Exercise brief ▸
Reproduce the listing below with every occurrence of "point_idx" renamed to "point_id", keeping all else unchanged. Leave the pictures out.

Information shown ▸
-- Opening Marker --

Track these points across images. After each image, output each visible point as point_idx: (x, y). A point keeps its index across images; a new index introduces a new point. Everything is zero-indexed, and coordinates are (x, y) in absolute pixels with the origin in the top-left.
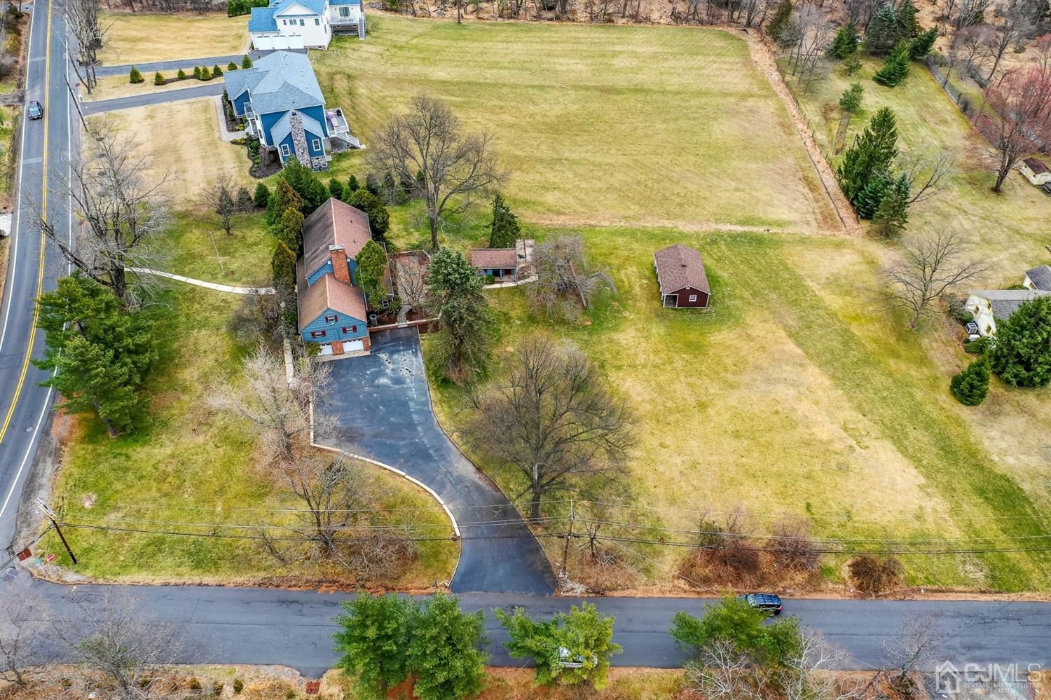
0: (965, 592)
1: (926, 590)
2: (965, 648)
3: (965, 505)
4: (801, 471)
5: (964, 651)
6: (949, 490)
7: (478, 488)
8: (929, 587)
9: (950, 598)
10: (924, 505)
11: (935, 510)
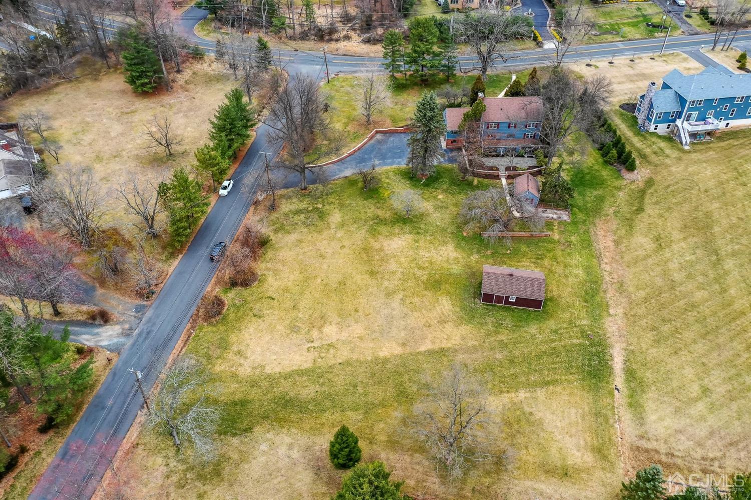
0: (180, 352)
1: (192, 333)
2: (150, 331)
3: (237, 386)
4: (302, 305)
5: (148, 330)
6: (254, 384)
7: (334, 176)
8: (193, 336)
9: (180, 342)
10: (248, 361)
11: (241, 365)
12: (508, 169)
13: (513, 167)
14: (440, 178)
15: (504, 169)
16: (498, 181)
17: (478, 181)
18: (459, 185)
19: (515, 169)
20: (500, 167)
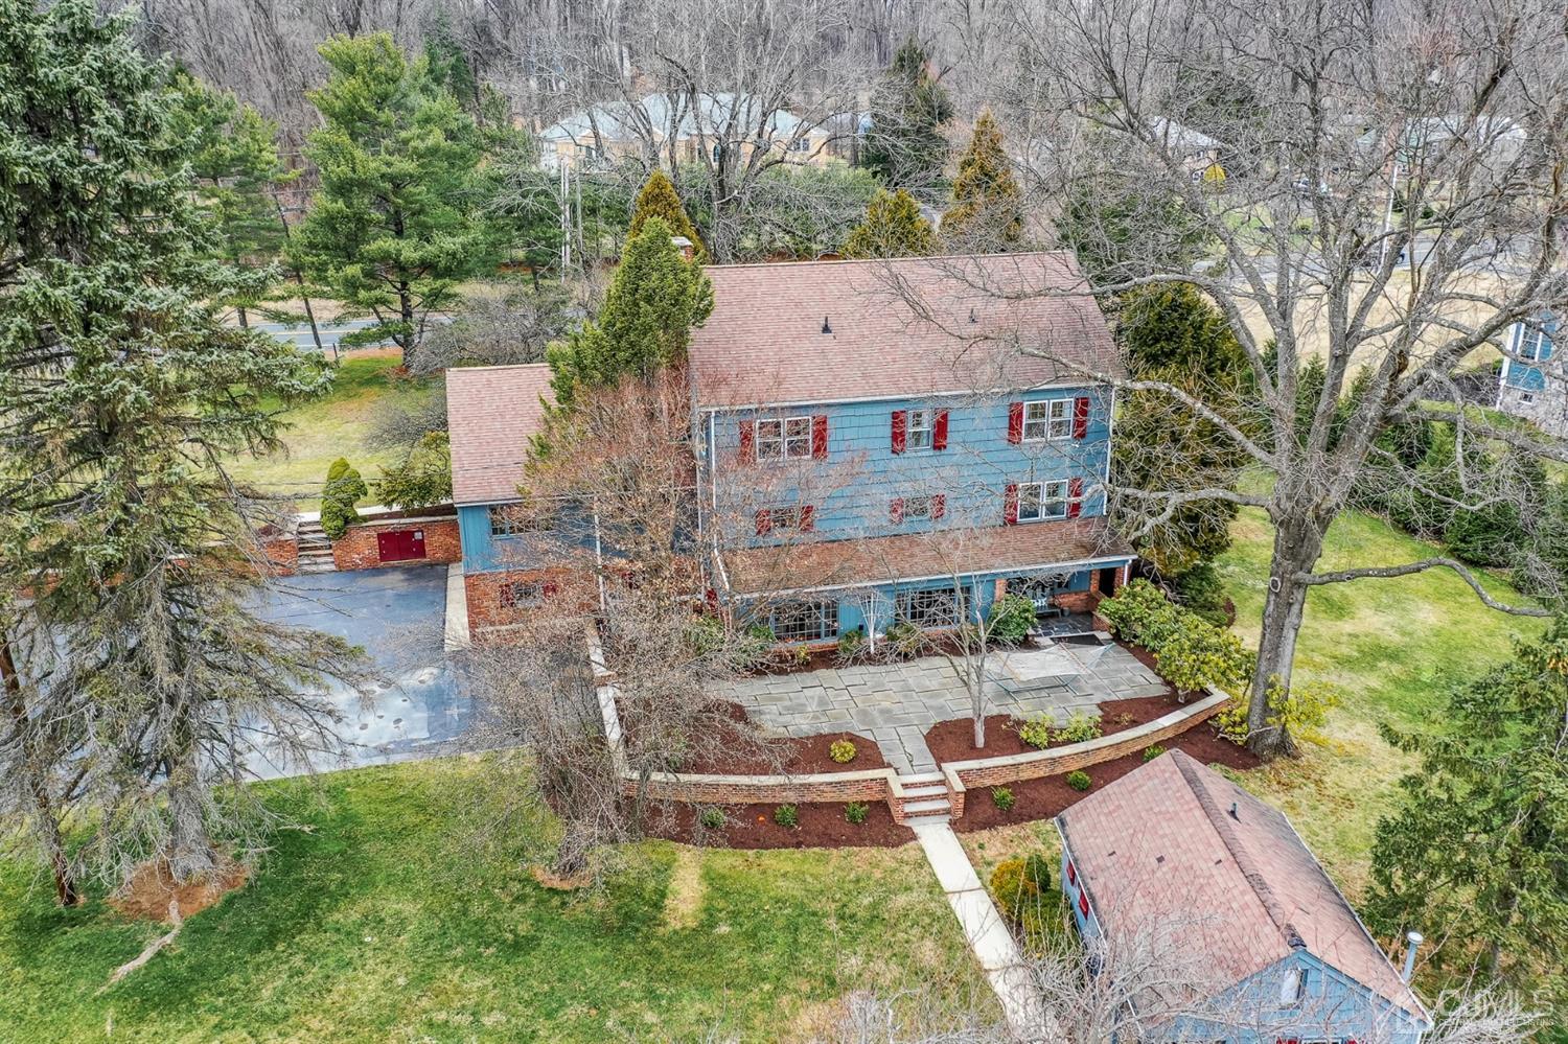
12: (948, 739)
13: (993, 723)
14: (343, 893)
15: (918, 747)
16: (885, 856)
17: (709, 876)
18: (519, 947)
19: (1006, 735)
20: (883, 736)
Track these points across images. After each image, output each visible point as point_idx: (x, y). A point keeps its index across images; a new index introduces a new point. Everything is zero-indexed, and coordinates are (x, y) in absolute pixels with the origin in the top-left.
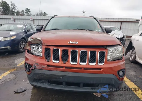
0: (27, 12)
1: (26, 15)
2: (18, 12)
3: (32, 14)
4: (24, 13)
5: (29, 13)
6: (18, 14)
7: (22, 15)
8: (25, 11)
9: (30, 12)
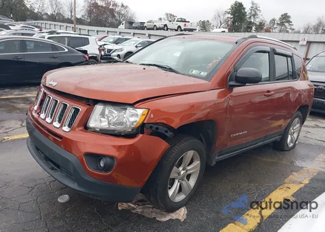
0: (282, 24)
1: (277, 30)
2: (261, 23)
3: (293, 27)
4: (275, 26)
5: (287, 24)
6: (260, 27)
7: (268, 31)
8: (278, 21)
9: (289, 22)
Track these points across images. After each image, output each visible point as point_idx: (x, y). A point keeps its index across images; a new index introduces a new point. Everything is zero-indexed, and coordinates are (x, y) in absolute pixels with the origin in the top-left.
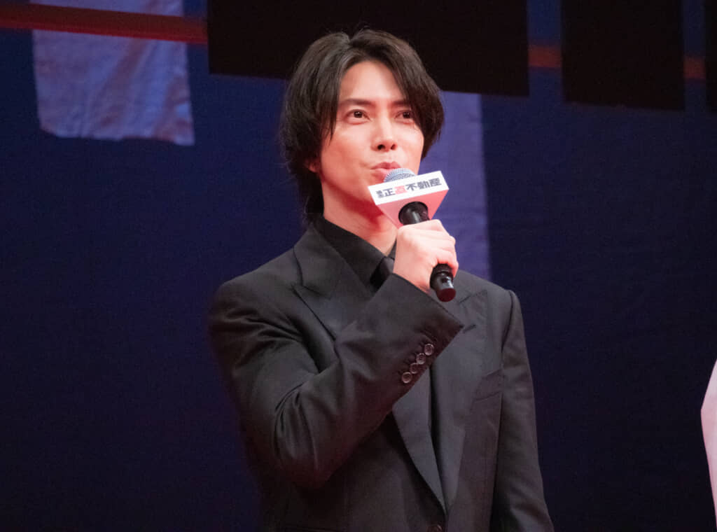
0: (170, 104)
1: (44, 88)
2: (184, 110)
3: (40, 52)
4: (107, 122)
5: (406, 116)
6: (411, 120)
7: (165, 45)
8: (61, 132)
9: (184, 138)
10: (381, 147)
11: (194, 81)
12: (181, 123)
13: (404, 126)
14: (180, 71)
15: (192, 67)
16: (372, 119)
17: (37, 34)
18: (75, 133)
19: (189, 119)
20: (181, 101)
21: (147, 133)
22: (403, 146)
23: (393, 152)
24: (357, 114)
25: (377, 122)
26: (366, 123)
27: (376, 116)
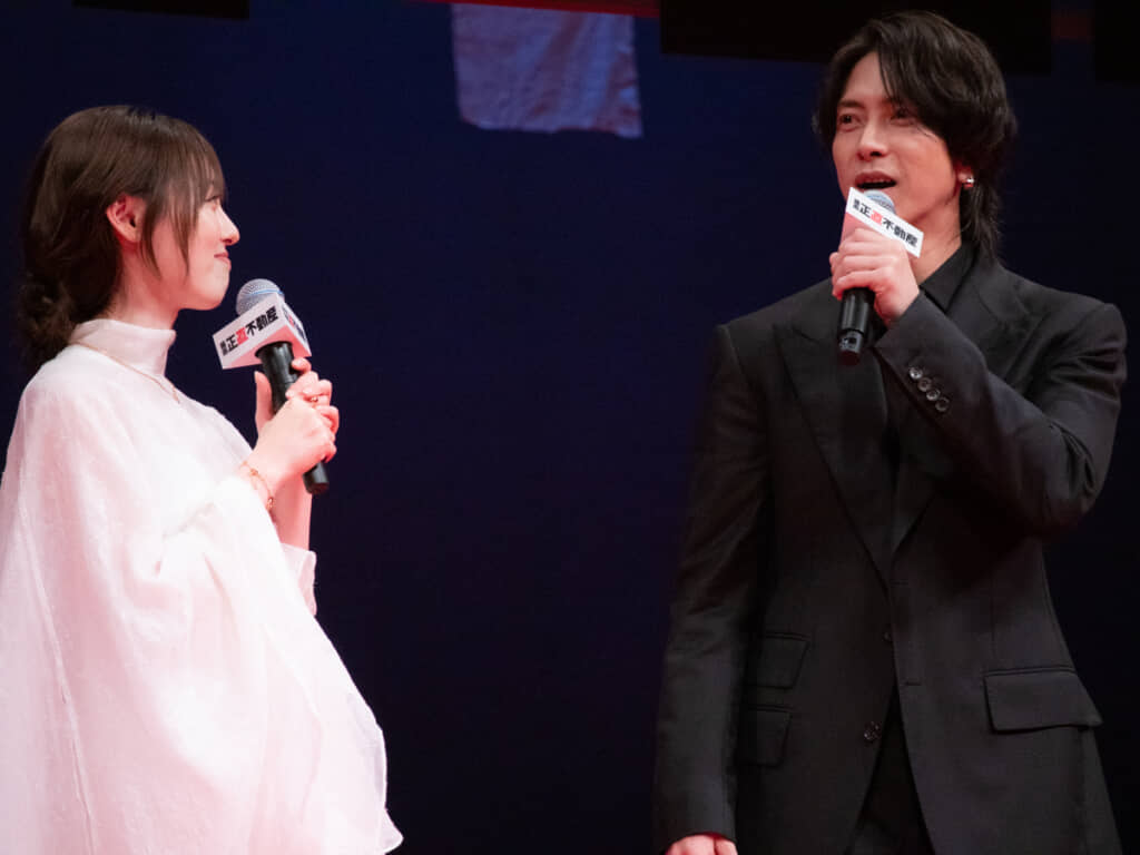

-- Closing Marker --

Answer for the task ▸
Track these points across images. After each image, output each visible point as point_id: (x, y). A point keeps its index across images; a new index introduces a new point. Everything is zero-indexed, and coordinates are (x, y) in absolute pixels with the origin in the top-left.
0: (965, 592)
1: (926, 590)
2: (965, 648)
3: (965, 505)
4: (801, 471)
5: (964, 651)
6: (949, 490)
7: (478, 488)
8: (929, 587)
9: (950, 598)
10: (924, 505)
11: (935, 510)
0: (180, 352)
1: (192, 333)
2: (150, 331)
3: (237, 386)
4: (302, 305)
5: (148, 330)
6: (254, 384)
7: (334, 176)
8: (193, 336)
9: (180, 342)
10: (248, 361)
11: (241, 365)
12: (508, 169)
13: (513, 167)
14: (440, 178)
15: (504, 169)
16: (498, 181)
17: (478, 181)
18: (459, 185)
19: (515, 169)
20: (500, 167)
12: (948, 739)
13: (993, 723)
14: (343, 893)
15: (918, 747)
16: (885, 856)
17: (709, 876)
18: (519, 947)
19: (1006, 735)
20: (883, 736)
Track these points across images. After each image, output each visible point as point_id: (x, y). A point keeps its index across images; a new index introduces a new point. Everything is zero-indexed, and coordinates are (x, y) in absolute pixels with the origin in the top-left.
0: (27, 12)
1: (26, 15)
2: (18, 12)
3: (32, 14)
4: (24, 13)
5: (29, 13)
6: (18, 14)
7: (22, 15)
8: (25, 11)
9: (30, 12)
0: (282, 24)
1: (277, 30)
2: (261, 23)
3: (293, 27)
4: (275, 26)
5: (287, 24)
6: (260, 27)
7: (268, 31)
8: (278, 21)
9: (289, 22)
Track these points across images. After each image, output each visible point as point_id: (x, y). A point keeps its index across images; a new index introduces a new point. Everything is zero-indexed, and coordinates are (x, y) in absolute pixels with the origin in the top-left.
0: (170, 104)
1: (44, 88)
2: (184, 110)
3: (40, 52)
4: (107, 122)
5: (406, 116)
6: (411, 120)
7: (165, 45)
8: (61, 132)
9: (184, 138)
10: (381, 147)
11: (194, 81)
12: (181, 123)
13: (404, 126)
14: (180, 71)
15: (192, 67)
16: (372, 119)
17: (37, 34)
18: (75, 133)
19: (189, 119)
20: (181, 101)
21: (147, 133)
22: (403, 146)
23: (393, 152)
24: (357, 114)
25: (377, 122)
26: (366, 123)
27: (376, 116)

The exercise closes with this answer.